Conforme portaria do Ministério da Justiça, publicada nesta sexta-feira, o trabalho será de “forma complementar, em apoio às atividades da Polícia Militar do Mato Grosso do Sul, entre os municípios de Antônio João e Japorã, a fim de prevenir e reprimir conflitos agrários, bem como agir na prevenção aos crimes contra as comunidades indígena”.

Ainda segundo o documento, assinado pelo ministro José Eduardo Cardozo, o prazo pode ser prorrogado em caso de necessidade. A ação é para assegurar a manutenção da ordem pública na região do Conesul.

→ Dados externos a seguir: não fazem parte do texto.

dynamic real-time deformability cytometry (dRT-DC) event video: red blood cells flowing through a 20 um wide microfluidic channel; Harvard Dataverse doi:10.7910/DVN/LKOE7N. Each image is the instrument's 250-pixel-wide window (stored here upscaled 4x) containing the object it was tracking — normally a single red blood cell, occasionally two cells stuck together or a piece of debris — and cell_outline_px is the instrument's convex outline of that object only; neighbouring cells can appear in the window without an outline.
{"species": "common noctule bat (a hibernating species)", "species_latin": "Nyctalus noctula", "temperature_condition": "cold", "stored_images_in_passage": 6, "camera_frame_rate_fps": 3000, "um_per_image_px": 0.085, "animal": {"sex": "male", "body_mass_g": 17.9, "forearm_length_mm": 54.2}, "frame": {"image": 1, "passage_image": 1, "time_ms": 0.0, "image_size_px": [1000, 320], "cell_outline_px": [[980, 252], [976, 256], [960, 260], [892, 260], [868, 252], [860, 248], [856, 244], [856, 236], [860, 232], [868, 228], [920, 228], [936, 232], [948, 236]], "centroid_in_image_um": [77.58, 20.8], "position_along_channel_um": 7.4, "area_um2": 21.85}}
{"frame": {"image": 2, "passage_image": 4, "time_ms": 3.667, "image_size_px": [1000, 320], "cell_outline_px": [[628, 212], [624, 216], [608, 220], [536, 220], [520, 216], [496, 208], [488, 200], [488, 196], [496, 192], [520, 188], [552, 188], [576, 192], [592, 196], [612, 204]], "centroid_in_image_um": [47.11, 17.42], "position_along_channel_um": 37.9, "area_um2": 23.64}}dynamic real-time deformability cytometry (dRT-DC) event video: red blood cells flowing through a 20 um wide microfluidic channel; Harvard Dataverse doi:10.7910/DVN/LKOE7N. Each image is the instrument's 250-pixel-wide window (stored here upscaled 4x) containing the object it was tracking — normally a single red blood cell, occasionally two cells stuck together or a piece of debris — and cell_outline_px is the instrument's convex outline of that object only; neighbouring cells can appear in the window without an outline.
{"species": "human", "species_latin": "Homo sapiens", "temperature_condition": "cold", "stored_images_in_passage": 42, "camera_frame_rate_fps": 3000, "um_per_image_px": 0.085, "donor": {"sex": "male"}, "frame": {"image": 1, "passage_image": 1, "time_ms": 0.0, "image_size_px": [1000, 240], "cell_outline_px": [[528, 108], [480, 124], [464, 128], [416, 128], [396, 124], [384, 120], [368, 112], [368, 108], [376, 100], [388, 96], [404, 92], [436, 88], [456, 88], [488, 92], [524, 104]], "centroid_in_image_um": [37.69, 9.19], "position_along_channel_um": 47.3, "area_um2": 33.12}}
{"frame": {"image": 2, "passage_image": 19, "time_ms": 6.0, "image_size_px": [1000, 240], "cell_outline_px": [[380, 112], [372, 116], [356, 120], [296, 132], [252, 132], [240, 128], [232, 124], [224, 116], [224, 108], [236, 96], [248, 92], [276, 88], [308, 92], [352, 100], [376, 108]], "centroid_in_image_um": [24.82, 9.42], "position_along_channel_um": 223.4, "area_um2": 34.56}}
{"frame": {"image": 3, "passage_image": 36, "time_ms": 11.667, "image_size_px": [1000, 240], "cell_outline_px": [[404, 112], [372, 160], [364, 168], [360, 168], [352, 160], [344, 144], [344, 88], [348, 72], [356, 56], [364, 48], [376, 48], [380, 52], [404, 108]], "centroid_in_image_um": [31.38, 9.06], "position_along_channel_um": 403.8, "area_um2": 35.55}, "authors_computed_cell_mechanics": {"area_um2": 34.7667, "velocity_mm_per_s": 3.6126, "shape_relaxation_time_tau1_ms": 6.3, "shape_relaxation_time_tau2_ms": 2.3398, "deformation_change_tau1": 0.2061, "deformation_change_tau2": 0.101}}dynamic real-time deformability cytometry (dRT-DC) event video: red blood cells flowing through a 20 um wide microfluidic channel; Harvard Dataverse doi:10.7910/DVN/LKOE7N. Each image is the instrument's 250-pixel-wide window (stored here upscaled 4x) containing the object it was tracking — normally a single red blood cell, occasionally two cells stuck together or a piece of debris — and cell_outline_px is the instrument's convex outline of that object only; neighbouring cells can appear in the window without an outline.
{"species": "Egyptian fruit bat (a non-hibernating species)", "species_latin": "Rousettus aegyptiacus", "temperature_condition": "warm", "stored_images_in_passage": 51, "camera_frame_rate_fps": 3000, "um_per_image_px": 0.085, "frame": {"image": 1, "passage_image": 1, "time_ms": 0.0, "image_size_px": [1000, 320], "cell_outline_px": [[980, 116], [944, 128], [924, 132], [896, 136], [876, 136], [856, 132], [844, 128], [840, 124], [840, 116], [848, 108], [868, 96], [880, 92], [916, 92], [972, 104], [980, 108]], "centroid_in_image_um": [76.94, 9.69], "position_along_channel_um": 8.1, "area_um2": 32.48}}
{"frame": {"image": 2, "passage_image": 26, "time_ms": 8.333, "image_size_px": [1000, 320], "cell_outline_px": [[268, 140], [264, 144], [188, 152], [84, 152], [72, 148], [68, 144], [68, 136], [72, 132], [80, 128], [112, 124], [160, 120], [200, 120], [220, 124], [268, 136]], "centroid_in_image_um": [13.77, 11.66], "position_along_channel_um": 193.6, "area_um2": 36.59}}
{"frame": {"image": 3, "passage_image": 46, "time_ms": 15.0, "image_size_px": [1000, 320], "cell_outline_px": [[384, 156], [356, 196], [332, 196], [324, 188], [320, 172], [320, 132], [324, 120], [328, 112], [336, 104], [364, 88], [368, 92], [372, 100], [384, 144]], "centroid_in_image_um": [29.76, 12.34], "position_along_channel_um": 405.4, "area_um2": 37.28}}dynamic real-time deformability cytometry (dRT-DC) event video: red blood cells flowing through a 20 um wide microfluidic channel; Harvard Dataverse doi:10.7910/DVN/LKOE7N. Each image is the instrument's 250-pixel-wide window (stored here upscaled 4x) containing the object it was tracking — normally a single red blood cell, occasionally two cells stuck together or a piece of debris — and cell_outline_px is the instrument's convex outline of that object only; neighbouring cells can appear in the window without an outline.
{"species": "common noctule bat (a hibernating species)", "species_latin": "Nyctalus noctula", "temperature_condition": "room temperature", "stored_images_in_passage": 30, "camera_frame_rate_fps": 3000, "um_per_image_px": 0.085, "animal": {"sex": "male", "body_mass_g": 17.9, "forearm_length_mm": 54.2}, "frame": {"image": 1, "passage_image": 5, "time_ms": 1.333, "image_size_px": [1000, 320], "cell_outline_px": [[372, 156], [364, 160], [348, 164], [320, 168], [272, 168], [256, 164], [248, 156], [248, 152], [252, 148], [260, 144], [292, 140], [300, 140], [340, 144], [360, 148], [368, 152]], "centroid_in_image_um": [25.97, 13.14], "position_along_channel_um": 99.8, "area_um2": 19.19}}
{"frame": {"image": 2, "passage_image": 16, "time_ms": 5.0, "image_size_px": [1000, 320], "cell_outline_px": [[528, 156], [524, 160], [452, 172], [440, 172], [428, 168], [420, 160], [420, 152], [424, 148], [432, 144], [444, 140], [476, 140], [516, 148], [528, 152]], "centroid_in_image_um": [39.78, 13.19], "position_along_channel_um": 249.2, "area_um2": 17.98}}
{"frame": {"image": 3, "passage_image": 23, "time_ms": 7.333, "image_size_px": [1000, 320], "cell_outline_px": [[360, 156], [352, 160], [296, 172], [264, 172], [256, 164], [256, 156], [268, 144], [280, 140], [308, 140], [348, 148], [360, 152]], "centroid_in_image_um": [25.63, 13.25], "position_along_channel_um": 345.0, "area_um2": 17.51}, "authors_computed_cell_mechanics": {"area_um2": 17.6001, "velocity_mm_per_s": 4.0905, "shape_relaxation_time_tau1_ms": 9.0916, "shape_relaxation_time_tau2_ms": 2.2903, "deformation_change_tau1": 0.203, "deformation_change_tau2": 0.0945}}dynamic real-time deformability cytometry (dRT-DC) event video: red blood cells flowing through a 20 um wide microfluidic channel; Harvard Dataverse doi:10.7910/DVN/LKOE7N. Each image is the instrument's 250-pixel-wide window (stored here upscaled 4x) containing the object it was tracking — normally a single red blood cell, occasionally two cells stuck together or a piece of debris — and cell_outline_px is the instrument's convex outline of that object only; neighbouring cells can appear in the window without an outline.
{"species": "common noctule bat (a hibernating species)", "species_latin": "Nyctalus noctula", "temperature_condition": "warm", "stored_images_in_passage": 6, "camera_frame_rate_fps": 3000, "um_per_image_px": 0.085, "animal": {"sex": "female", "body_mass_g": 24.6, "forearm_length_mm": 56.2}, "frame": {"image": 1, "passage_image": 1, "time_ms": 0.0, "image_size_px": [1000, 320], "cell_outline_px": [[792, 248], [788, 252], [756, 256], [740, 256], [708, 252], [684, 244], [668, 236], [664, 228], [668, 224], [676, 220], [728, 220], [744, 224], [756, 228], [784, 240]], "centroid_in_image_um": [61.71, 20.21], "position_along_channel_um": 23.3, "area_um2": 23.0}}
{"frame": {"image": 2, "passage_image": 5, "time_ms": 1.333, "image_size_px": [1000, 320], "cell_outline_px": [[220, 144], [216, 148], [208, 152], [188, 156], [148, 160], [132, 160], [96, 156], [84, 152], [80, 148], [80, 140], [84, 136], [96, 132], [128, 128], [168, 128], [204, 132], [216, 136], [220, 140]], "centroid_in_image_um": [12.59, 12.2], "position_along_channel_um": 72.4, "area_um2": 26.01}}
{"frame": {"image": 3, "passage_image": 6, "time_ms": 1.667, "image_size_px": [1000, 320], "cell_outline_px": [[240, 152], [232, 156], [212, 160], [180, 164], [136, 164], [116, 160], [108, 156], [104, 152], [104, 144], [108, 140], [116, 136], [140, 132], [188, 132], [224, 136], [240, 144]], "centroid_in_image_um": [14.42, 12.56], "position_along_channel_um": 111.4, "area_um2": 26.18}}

A disputa fundiária voltou a se acirrar no Estado. No último dia 22 de junho, índios guarani-kaiowá do acampamento Kurusu Ambá voltaram a ocupar a fazenda Madama, localizada entre os municípios de Coronel Sapucaia e Amambai, na fronteira com o Paraguai.

Houve conflito e denúncia do desaparecimento de dois jovens indígenas. No dia 24, as fazendas Três Poderes e Água Branca, localizadas na região conhecida como “Tagi”, próximo à MS-386, entre Amambai e Ponta Porã, foram ocupadas durante por índios do acampamento Guaivyry.